Despite there being a listed derivative with futures (and possibly ETFs), the truth of the matter is that trading and hedging with the underlying asset is still an operationally tricky test. One bad trade or one bad line of code within a company that isn’t a cryptocurrency trading expert can and will do irrevocable harm to the bottom line.

10. Sentiment, Momentum and Insider posture — psychology owns this market.

There’s been quite of a bit of mob mentality driving the marketplace as the retail trader can feel empowered making public market calls on social media. That platform to voice an opinion coupled with some good luck has made the average investor feel invincible, so much that they do not listen to what insiders are saying or doing.
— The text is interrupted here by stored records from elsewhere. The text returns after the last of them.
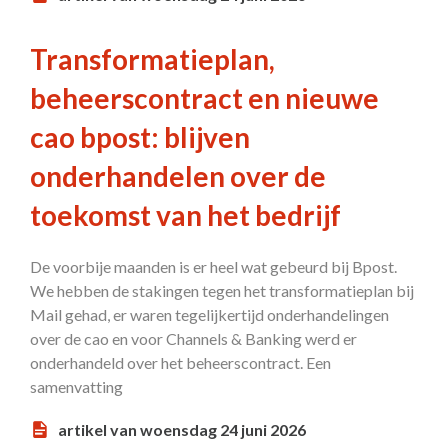
Transformatieplan,
beheerscontract en nieuwe
cao bpost: blijven
onderhandelen over de
toekomst van het bedrijf
De voorbije maanden is er heel wat gebeurd bij Bpost.
We hebben de stakingen tegen het transformatieplan bij
Mail gehad, er waren tegelijkertijd onderhandelingen
over de cao en voor Channels & Banking werd er
onderhandeld over het beheerscontract. Een
samenvatting
artikel van woensdag 24 juni 2026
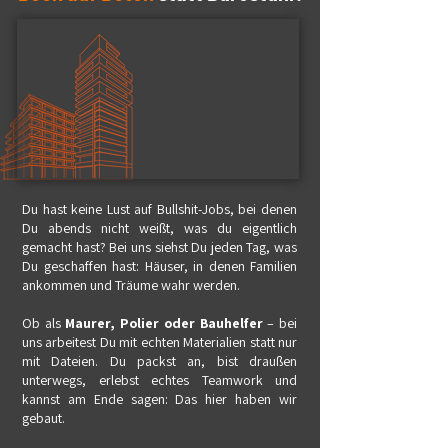
Du hast keine Lust auf Bullshit-Jobs, bei denen
Du abends nicht weißt, was du eigentlich
gemacht hast? Bei uns siehst Du jeden Tag, was
Du geschaffen hast: Häuser, in denen Familien
ankommen und Träume wahr werden.
Ob als
Maurer, Polier oder Bauhelfer
– bei
uns arbeitest Du mit echten Materialien statt nur
mit Dateien. Du packst an, bist draußen
unterwegs, erlebst echtes Teamwork und
kannst am Ende sagen: Das hier haben wir
gebaut.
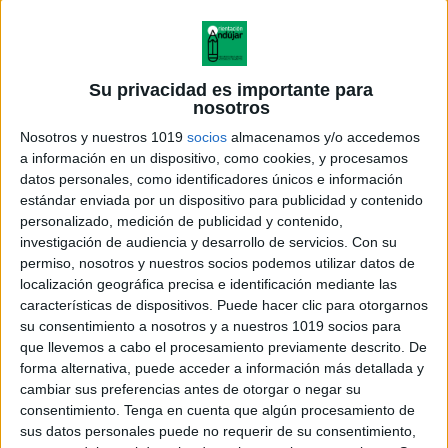
Su privacidad es importante para
nosotros
Nosotros y nuestros 1019
socios
almacenamos y/o accedemos
a información en un dispositivo, como cookies, y procesamos
datos personales, como identificadores únicos e información
estándar enviada por un dispositivo para publicidad y contenido
personalizado, medición de publicidad y contenido,
investigación de audiencia y desarrollo de servicios.
Con su
permiso, nosotros y nuestros socios podemos utilizar datos de
localización geográfica precisa e identificación mediante las
características de dispositivos. Puede hacer clic para otorgarnos
su consentimiento a nosotros y a nuestros 1019 socios para
que llevemos a cabo el procesamiento previamente descrito. De
forma alternativa, puede acceder a información más detallada y
cambiar sus preferencias antes de otorgar o negar su
consentimiento.
Tenga en cuenta que algún procesamiento de
sus datos personales puede no requerir de su consentimiento,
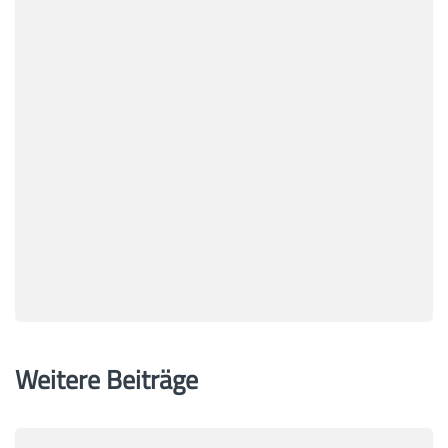
Weitere Beiträge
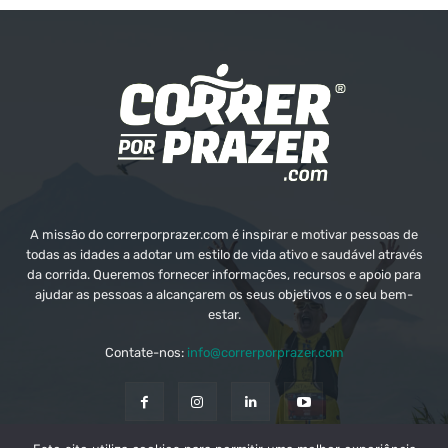
A missão do correrporprazer.com é inspirar e motivar pessoas de
todas as idades a adotar um estilo de vida ativo e saudável através
da corrida. Queremos fornecer informações, recursos e apoio para
ajudar as pessoas a alcançarem os seus objetivos e o seu bem-
estar.
Contate-nos:
info@correrporprazer.com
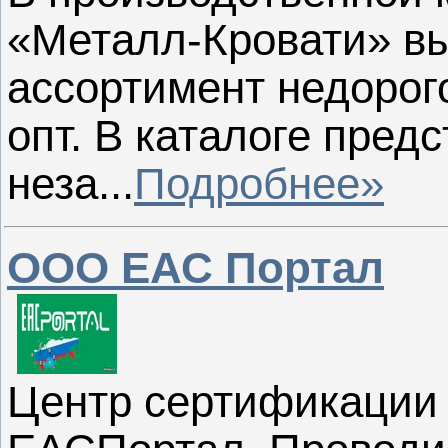
«Металл-Кровати» в
ассортимент недорог
опт. В каталоге пред
неза...
Подробнее»
ООО ЕАС Портал
Центр сертификации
As evidenced by the correction that happened in December, paying attention to insiders matters. More than likely they know more than the average person, no matter the numbers the latter may have.

11. A bank run?

At some point, lots of people will try to take real fiat dollars off exchanges.. and see the massive weak link. Getting dollars out of an exchange entirely depends on their banking providers continuing to play along. Most exchanges have a 100K / month withdrawal limit for their high verification tiers… hard to “go to cash” and “fly to safety” — and Tether won’t help. What if there’s a pause… the way Bitfinex paused this year, but recovered. What if all those gains in crypto, on exchange, in cold wallets, all of it… starts having a hard time getting to USD?

It’s a young, global, stormy, 24/7 capital market. 2018 will be its year.